▸ **Task brief**
Look through the records that follow. Copy every line containing the word "kupujúceho".

::: Data for processing :::

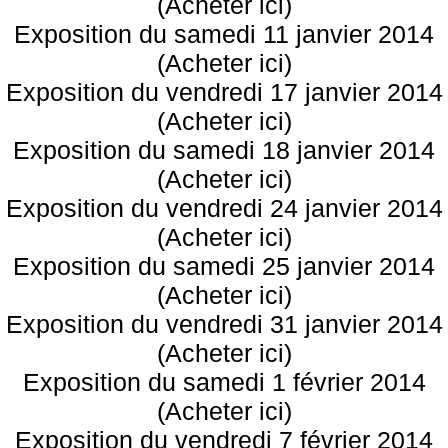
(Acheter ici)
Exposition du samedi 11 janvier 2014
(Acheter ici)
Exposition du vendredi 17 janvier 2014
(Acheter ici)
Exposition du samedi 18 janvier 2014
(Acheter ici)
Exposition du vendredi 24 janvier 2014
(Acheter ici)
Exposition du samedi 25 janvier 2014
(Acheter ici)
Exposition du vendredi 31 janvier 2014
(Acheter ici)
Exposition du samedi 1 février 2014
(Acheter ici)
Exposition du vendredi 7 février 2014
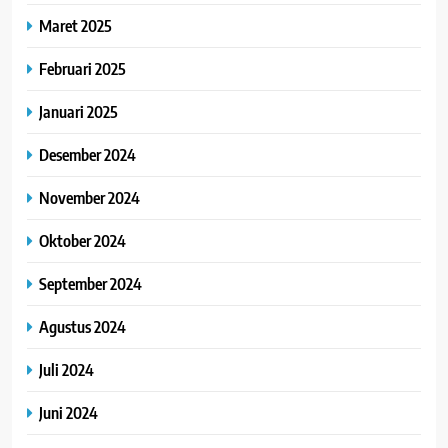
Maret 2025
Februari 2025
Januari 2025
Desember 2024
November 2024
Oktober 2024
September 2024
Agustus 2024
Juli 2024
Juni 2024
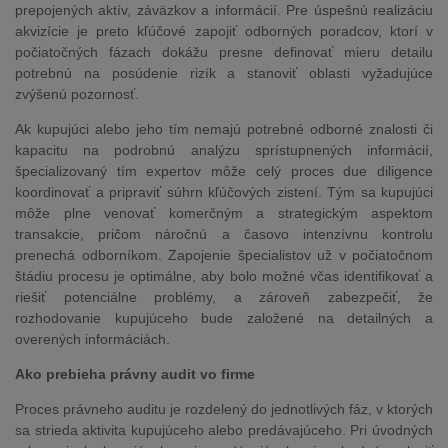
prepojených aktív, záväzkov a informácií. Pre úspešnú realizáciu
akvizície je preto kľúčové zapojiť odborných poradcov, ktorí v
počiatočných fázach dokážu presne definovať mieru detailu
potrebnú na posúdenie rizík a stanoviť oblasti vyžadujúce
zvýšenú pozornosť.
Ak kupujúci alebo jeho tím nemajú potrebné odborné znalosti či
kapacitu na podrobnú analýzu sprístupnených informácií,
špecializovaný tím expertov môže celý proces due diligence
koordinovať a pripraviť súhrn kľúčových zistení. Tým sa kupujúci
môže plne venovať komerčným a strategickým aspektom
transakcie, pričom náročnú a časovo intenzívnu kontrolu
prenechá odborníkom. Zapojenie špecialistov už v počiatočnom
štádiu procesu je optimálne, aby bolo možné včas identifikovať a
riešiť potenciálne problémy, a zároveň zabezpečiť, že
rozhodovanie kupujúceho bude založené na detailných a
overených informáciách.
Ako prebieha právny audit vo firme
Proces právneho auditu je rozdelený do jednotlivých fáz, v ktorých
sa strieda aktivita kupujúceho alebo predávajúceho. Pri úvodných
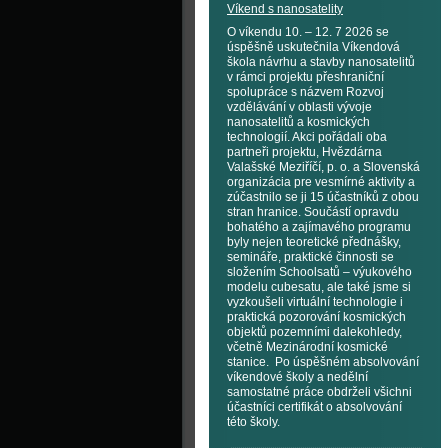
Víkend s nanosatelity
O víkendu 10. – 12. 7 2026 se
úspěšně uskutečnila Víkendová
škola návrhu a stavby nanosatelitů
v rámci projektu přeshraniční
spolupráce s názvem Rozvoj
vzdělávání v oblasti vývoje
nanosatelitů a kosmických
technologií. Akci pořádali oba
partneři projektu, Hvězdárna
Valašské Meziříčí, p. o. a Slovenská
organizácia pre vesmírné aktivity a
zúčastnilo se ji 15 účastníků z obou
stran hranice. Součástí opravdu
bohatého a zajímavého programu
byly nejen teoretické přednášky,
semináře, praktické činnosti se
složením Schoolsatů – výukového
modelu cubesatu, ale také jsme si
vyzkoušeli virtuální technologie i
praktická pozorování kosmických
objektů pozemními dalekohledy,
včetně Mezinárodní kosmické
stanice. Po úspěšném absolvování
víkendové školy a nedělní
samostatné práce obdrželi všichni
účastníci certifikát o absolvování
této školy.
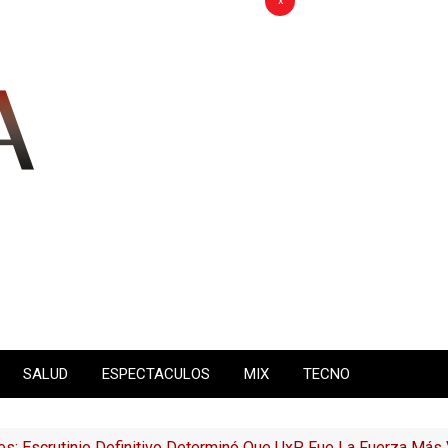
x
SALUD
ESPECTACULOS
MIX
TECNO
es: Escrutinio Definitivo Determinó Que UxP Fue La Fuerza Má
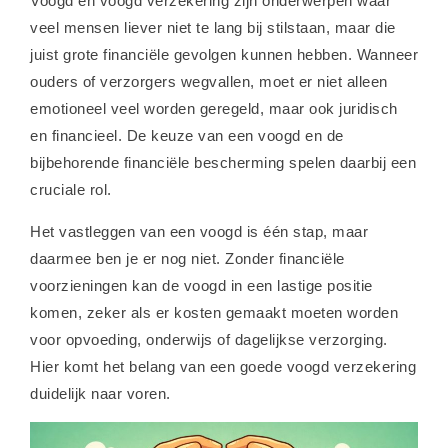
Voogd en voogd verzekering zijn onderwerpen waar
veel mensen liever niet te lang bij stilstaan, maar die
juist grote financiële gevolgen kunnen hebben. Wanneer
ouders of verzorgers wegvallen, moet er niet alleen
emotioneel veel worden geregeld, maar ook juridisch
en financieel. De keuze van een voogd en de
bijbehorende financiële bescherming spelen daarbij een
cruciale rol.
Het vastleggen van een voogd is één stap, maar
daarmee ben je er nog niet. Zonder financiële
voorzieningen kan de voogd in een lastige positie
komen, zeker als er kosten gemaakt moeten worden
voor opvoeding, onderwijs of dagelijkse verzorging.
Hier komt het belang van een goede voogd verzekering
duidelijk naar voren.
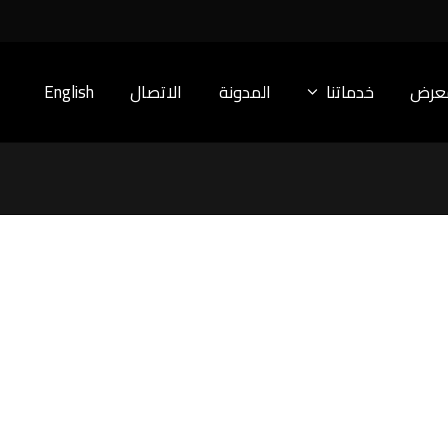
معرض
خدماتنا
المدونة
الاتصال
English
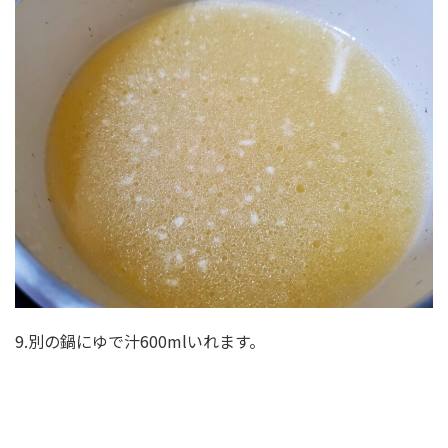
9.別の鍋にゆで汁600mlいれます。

:::
::: Data for processing :::

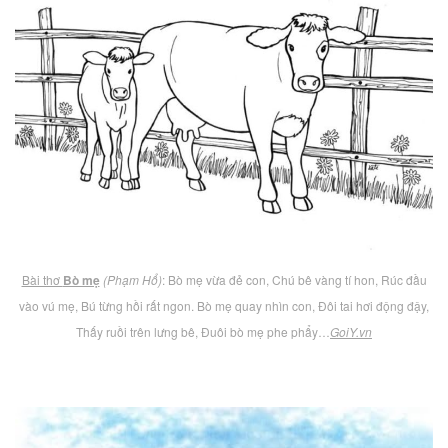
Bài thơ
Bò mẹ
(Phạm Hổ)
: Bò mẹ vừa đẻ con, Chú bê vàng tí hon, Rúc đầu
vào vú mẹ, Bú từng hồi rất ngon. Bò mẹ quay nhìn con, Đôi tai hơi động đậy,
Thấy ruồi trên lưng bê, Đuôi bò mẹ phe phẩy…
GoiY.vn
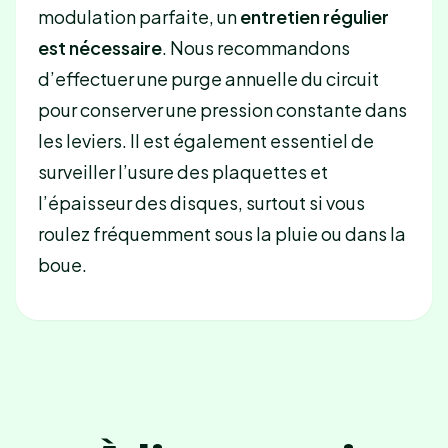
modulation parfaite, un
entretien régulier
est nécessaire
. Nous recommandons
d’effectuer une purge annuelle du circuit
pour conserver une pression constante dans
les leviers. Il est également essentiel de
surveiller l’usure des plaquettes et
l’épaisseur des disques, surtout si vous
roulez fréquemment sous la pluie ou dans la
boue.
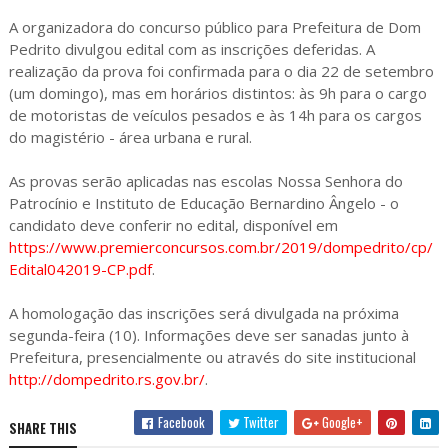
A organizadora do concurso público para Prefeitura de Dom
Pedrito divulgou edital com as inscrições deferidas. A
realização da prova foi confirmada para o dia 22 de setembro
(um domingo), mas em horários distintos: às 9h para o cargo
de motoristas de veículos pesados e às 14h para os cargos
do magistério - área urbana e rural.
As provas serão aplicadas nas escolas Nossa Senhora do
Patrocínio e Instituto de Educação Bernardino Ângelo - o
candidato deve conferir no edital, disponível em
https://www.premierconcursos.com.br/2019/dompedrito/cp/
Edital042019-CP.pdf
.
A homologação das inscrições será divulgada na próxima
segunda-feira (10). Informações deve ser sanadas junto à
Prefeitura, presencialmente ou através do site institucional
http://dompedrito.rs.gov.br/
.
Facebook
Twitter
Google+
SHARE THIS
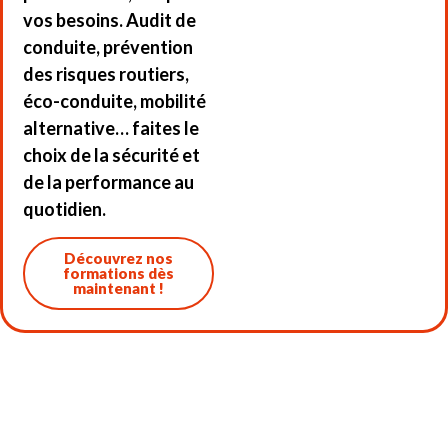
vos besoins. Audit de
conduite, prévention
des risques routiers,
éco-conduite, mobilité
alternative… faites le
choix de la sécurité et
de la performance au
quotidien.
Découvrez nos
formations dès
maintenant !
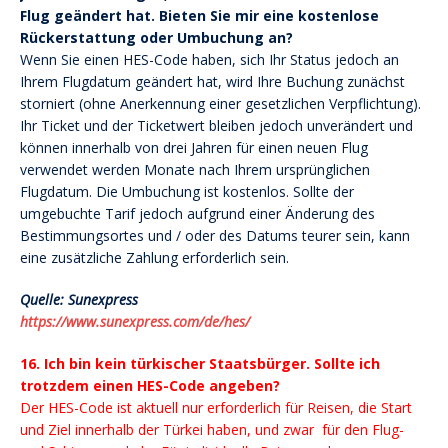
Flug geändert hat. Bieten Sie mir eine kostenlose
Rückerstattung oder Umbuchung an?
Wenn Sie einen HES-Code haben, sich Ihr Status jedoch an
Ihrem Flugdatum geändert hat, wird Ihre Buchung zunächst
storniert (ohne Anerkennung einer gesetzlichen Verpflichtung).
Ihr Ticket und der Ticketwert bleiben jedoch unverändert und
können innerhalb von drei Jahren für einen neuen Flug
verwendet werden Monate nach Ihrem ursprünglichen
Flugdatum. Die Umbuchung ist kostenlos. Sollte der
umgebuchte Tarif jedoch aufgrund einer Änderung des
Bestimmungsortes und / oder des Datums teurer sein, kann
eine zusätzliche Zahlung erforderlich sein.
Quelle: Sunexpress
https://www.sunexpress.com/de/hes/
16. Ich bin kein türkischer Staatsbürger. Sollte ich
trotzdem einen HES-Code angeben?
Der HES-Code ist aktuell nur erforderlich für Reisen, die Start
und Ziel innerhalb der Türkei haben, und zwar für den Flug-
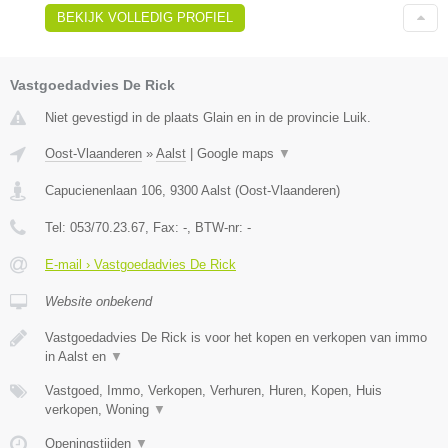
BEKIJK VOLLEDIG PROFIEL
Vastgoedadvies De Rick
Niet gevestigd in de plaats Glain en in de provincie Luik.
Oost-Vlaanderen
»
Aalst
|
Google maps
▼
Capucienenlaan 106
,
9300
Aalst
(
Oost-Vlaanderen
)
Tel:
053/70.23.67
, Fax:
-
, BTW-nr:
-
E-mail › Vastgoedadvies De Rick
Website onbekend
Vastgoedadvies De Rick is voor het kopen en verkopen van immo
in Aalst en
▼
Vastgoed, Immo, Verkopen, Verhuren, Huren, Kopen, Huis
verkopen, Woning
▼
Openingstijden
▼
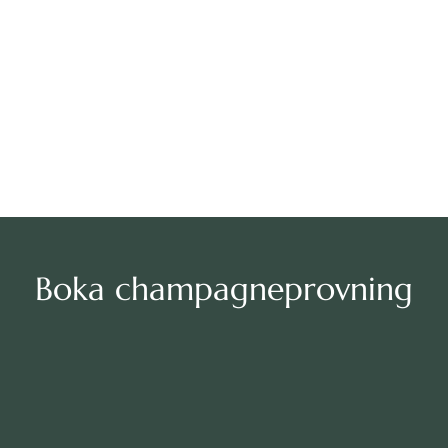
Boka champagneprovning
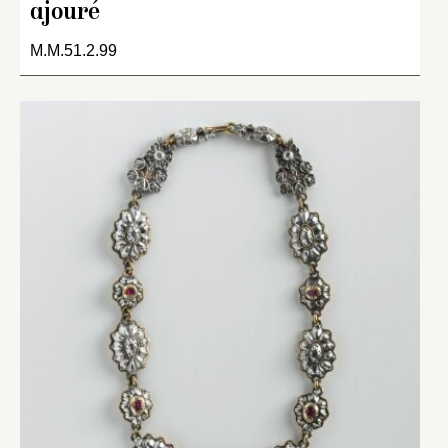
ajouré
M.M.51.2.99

:::
::: Data for processing :::

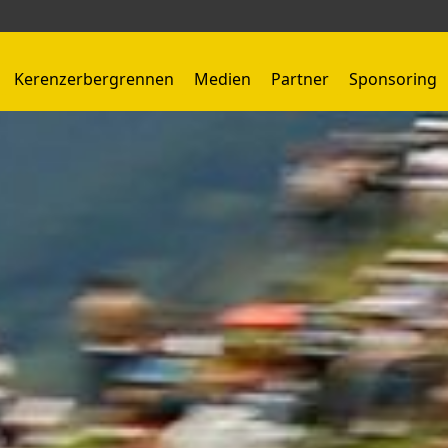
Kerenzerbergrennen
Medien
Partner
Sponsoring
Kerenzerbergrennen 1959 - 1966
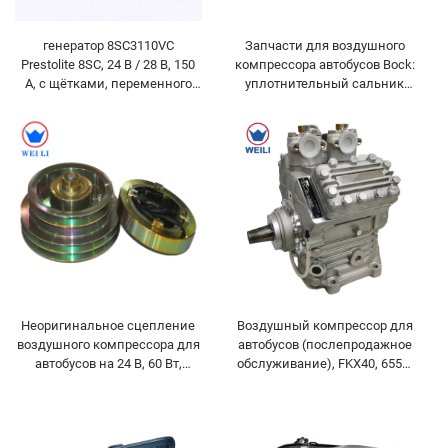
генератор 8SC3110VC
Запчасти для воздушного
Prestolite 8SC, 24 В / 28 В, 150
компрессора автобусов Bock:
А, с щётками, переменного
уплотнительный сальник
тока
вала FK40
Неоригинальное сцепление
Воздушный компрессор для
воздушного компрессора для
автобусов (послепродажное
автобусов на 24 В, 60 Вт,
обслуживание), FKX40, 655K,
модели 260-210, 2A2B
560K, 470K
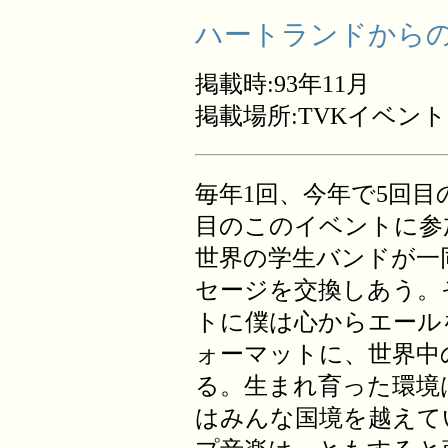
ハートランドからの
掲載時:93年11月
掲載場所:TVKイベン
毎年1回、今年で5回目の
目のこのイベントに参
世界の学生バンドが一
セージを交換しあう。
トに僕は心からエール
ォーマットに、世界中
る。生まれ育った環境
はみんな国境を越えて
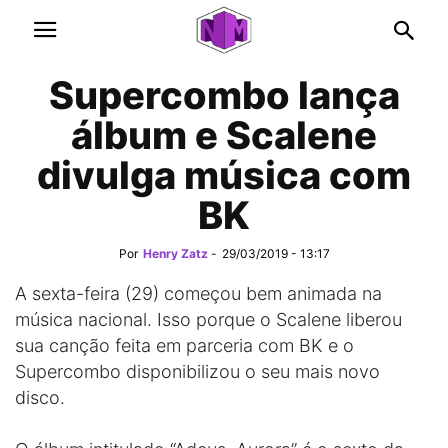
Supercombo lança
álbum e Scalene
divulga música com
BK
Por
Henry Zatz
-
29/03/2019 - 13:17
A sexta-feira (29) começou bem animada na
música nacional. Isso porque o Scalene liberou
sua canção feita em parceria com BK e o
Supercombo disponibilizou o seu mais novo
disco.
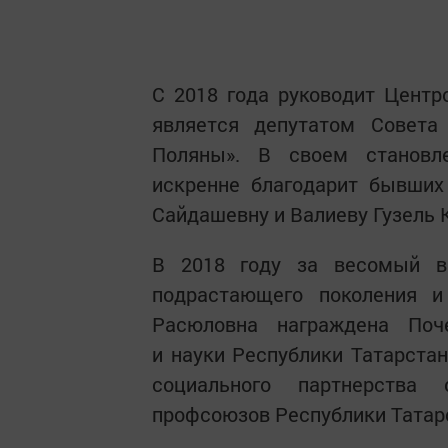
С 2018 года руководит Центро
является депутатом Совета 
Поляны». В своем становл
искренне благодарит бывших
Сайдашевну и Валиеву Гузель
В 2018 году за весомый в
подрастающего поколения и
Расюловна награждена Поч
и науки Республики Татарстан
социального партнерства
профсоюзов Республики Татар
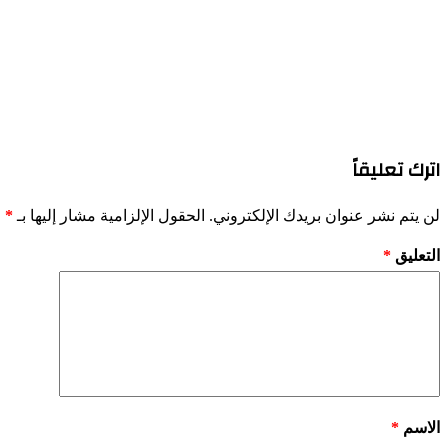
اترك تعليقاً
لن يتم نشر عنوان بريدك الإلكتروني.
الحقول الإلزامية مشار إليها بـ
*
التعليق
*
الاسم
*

:::

▸ **The completed task**
rozhodovanie kupujúceho bude založené na detailných a
sa strieda aktivita kupujúceho alebo predávajúceho. Pri úvodných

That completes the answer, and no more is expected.